Resonance Frequency Tuning of a 200 GHz Band Absorber by an External Magnetic Field

Abstract

The effect of the external magnetic field on the millimeter‐wave absorption of rhodium‐substituted epsilon iron oxide, ε‐Rh0.13Fe1.87O3 (1) and ε‐Rh0.19Fe1.81O3 (2) nanomagnets, is investigated. Terahertz time‐domain spectroscopy (THz‐TDS) shows that 1 and 2 display a zero‐field ferromagnetic resonance (the so‐called natural resonance) at 201 GHz with a linewidth of 20 GHz and at 210 GHz with a linewidth of 30 GHz, respectively. The ferromagnetic resonance is measured under an external magnetic field (H ex). Applying +3.5 kOe parallel to the remnant magnetization and −3.5 kOe antiparallel to the remnant magnetization shifts the resonance frequency at 201 GHz in 1 by +6 and −4 GHz and that in 2 by +4 and −4 GHz, respectively.
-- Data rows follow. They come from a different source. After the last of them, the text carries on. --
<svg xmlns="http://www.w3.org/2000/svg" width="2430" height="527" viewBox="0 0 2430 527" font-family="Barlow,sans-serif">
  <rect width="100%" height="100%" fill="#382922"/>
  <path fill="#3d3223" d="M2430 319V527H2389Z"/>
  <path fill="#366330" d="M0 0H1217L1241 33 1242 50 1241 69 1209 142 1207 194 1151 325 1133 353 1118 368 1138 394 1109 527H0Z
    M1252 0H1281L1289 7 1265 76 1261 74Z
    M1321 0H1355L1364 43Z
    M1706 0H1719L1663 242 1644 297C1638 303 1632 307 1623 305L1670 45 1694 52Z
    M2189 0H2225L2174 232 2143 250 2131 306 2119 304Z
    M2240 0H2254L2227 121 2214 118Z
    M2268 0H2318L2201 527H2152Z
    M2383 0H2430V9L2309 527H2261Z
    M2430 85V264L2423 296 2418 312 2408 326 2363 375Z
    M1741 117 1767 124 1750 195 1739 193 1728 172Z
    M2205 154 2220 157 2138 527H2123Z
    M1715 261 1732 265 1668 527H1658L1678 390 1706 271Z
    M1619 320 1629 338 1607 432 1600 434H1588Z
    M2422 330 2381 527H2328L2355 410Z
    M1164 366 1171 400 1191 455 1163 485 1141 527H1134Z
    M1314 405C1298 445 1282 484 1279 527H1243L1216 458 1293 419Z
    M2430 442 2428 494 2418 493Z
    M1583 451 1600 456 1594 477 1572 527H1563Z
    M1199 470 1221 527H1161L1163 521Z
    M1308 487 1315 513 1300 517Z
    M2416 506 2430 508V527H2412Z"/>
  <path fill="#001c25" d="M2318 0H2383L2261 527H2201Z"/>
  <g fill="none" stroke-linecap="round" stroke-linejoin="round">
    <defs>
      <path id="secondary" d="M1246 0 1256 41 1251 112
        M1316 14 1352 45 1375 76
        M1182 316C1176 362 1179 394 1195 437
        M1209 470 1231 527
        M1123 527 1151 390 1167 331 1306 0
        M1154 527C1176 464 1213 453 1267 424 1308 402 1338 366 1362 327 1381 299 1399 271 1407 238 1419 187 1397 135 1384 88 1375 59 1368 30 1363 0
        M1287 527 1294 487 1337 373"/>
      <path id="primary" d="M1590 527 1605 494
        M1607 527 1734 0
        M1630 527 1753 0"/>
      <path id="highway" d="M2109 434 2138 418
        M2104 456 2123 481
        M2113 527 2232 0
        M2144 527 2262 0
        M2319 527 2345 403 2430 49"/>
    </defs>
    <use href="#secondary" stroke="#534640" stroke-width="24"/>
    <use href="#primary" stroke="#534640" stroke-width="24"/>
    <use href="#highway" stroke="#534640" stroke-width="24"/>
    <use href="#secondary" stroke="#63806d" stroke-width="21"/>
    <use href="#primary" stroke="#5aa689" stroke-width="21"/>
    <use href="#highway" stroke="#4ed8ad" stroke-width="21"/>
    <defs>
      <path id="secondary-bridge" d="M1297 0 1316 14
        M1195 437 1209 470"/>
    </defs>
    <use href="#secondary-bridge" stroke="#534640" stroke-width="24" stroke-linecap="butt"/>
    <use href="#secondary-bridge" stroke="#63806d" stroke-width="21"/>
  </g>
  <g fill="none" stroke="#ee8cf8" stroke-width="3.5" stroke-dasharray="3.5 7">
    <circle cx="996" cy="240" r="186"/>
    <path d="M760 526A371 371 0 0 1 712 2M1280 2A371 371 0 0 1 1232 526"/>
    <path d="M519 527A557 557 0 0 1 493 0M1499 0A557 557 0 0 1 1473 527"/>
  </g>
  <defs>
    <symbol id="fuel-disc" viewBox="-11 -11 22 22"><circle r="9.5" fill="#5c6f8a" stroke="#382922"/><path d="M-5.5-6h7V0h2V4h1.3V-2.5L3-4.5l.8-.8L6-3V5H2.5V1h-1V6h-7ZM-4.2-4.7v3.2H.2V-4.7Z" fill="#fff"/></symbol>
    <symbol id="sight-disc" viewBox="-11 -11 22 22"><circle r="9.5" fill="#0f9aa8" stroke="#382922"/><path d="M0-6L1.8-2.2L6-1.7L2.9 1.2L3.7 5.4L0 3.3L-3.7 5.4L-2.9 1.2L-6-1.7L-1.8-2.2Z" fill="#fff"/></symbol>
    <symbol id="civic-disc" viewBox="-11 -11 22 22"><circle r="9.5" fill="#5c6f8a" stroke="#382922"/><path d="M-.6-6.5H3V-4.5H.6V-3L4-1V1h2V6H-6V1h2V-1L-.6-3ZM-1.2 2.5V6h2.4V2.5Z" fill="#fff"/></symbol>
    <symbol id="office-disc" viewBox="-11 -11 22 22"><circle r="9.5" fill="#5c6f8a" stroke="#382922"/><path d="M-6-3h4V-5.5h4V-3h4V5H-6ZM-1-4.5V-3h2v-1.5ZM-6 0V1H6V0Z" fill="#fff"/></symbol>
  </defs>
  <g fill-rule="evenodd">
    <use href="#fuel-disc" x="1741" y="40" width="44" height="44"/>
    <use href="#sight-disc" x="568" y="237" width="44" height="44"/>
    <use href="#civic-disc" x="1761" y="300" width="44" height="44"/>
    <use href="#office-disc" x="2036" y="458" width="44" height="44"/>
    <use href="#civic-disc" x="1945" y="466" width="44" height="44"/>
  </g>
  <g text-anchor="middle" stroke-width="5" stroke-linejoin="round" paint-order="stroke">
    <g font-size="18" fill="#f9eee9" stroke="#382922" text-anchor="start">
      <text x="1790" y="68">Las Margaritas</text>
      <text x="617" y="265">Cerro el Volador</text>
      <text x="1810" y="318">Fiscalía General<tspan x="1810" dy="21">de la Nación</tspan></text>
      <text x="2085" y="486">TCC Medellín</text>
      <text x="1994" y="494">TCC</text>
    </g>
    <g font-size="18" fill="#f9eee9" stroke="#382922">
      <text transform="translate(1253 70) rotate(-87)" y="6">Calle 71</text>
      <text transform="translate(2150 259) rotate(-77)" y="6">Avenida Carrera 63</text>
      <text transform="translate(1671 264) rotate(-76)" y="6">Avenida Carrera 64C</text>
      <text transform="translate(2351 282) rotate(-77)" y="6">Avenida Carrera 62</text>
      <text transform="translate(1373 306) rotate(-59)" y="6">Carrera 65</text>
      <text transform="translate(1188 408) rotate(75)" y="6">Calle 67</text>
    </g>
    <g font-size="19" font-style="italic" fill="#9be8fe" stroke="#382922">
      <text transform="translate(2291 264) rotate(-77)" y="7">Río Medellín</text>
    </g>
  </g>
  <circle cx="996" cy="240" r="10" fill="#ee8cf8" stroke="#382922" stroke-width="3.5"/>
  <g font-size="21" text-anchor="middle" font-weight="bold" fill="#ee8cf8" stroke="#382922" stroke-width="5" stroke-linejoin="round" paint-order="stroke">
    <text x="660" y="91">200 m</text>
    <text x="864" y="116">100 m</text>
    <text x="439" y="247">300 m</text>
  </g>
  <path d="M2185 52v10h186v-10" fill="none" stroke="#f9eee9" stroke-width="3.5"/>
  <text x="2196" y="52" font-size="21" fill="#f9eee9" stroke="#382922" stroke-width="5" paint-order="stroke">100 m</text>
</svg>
Simulations of the ferromagnetic resonance using the Landau−Lifshitz−Gilbert model reproduce the magnetic field‐induced shifts of the resonance frequencies. The 220 GHz band millimeter wave is the highest frequency with a high transparency for “atmospheric windows” and is expected to be a carrier frequency for sixth‐generation mobile communication systems (6 G) or 7 G. This study may help realize applications for millimeter‐wave isolators, circulators, or shutters.